Task to carry out:
The answer must be an exact copy of the records, with no pictures in it.

Source material:
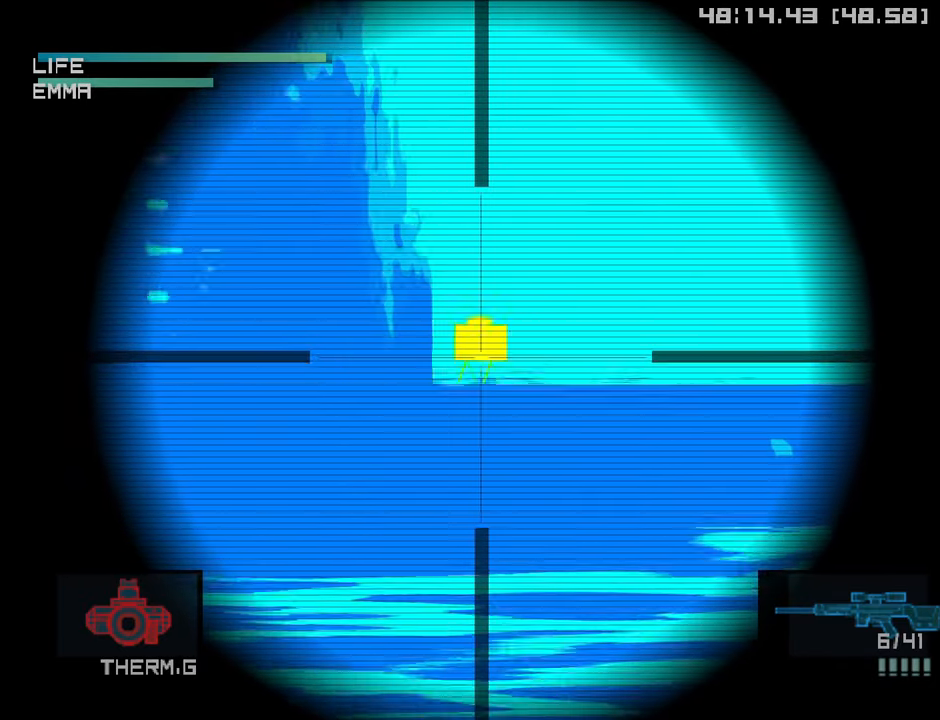
{"buttons": [], "left_stick": "center", "right_stick": "center", "events": [[133, "SQUARE", "down"], [266, "SQUARE", "up"]]}
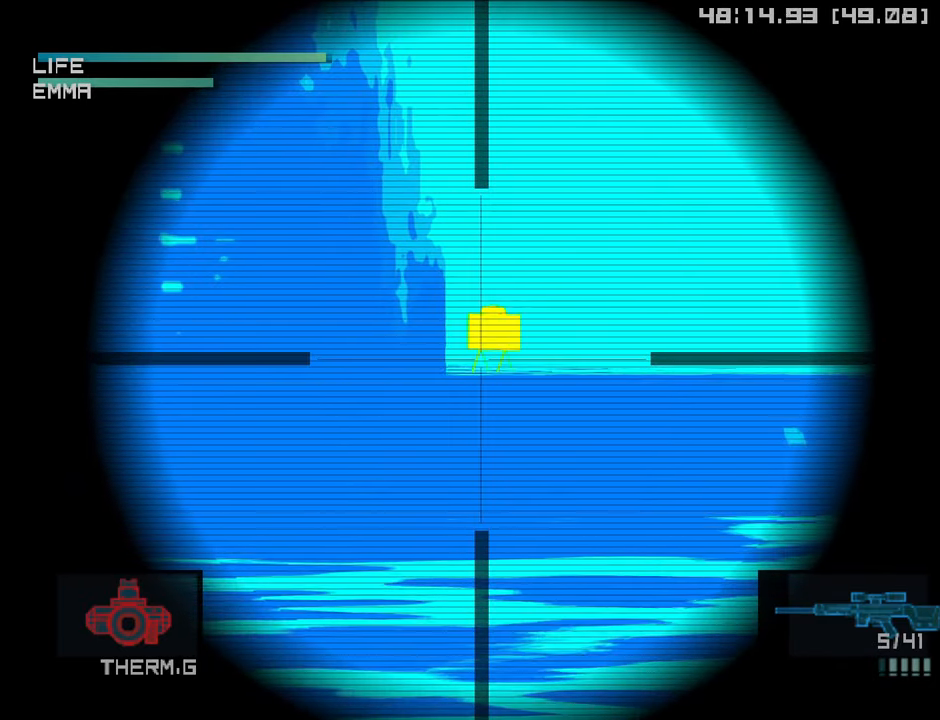
{"buttons": [], "left_stick": "center", "right_stick": "center", "events": []}
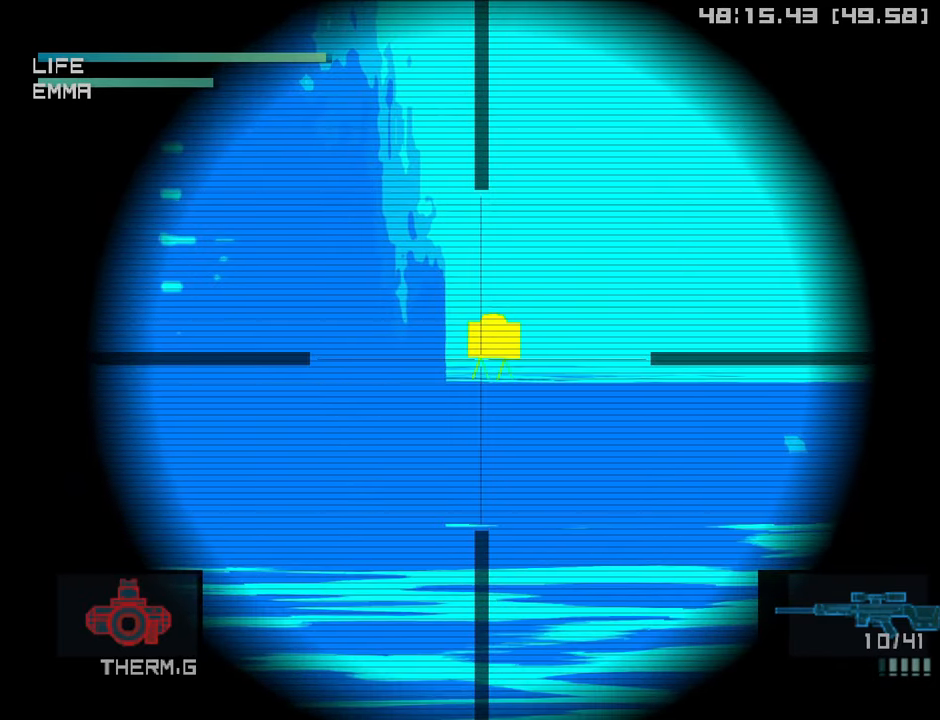
{"buttons": [], "left_stick": "center", "right_stick": "center", "events": [[400, "left_stick", "down"], [450, "left_stick", "center"]]}
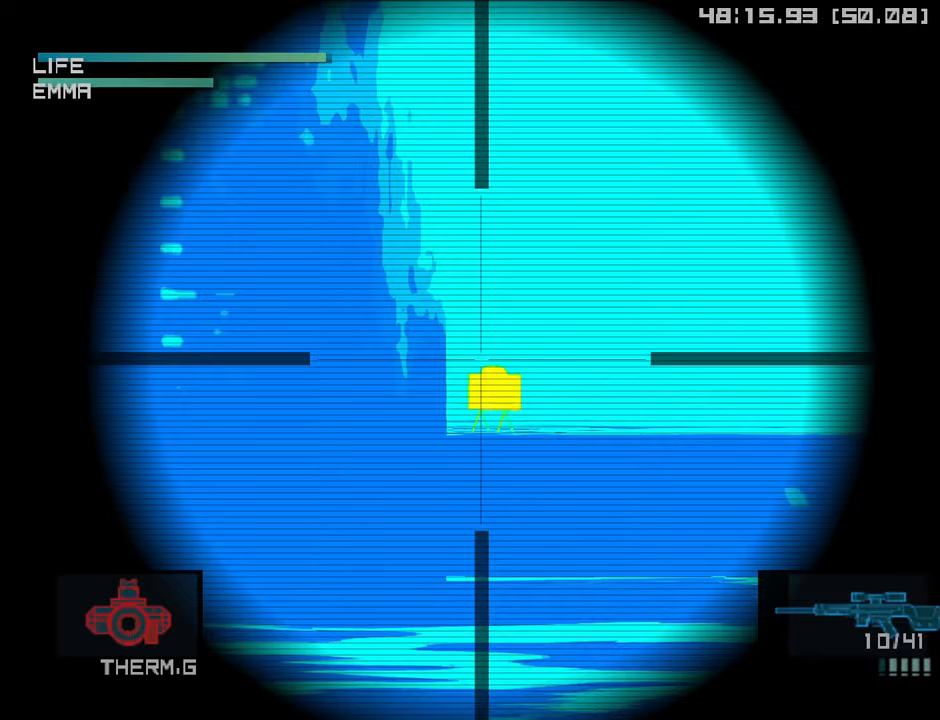
{"buttons": [], "left_stick": "center", "right_stick": "center", "events": [[300, "SQUARE", "down"], [400, "SQUARE", "up"]]}
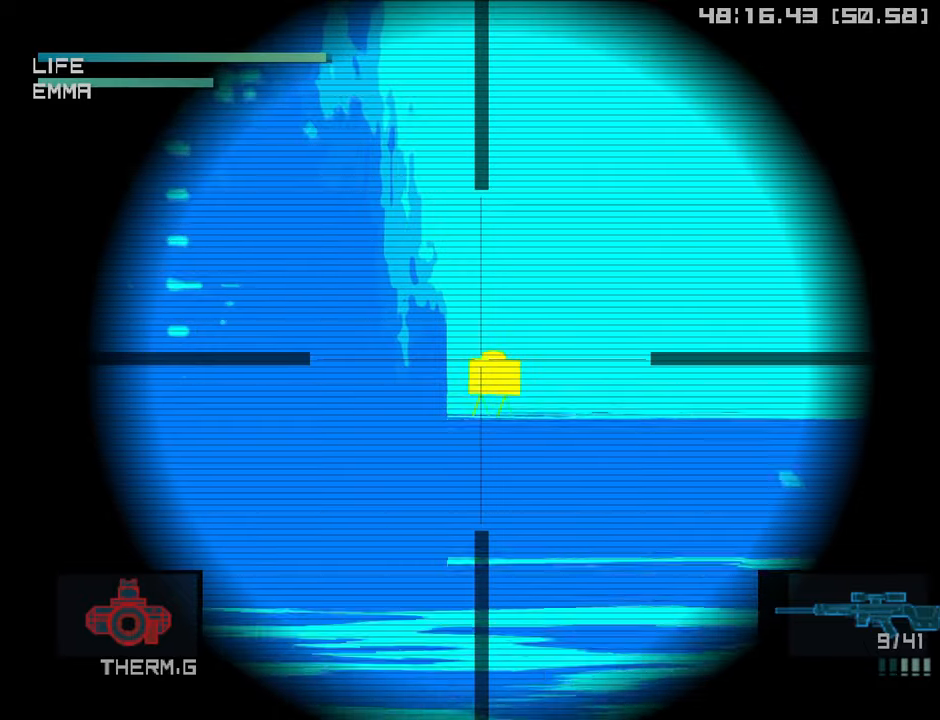
{"buttons": ["DPAD_RIGHT"], "left_stick": "center", "right_stick": "center", "events": [[33, "DPAD_RIGHT", "down"]]}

Solution:
{"buttons": [], "left_stick": "center", "right_stick": "center", "events": [[133, "SQUARE", "down"], [266, "SQUARE", "up"]]}
{"buttons": [], "left_stick": "center", "right_stick": "center", "events": []}
{"buttons": [], "left_stick": "center", "right_stick": "center", "events": [[400, "left_stick", "down"], [450, "left_stick", "center"]]}
{"buttons": [], "left_stick": "center", "right_stick": "center", "events": [[300, "SQUARE", "down"], [400, "SQUARE", "up"]]}
{"buttons": ["DPAD_RIGHT"], "left_stick": "center", "right_stick": "center", "events": [[33, "DPAD_RIGHT", "down"]]}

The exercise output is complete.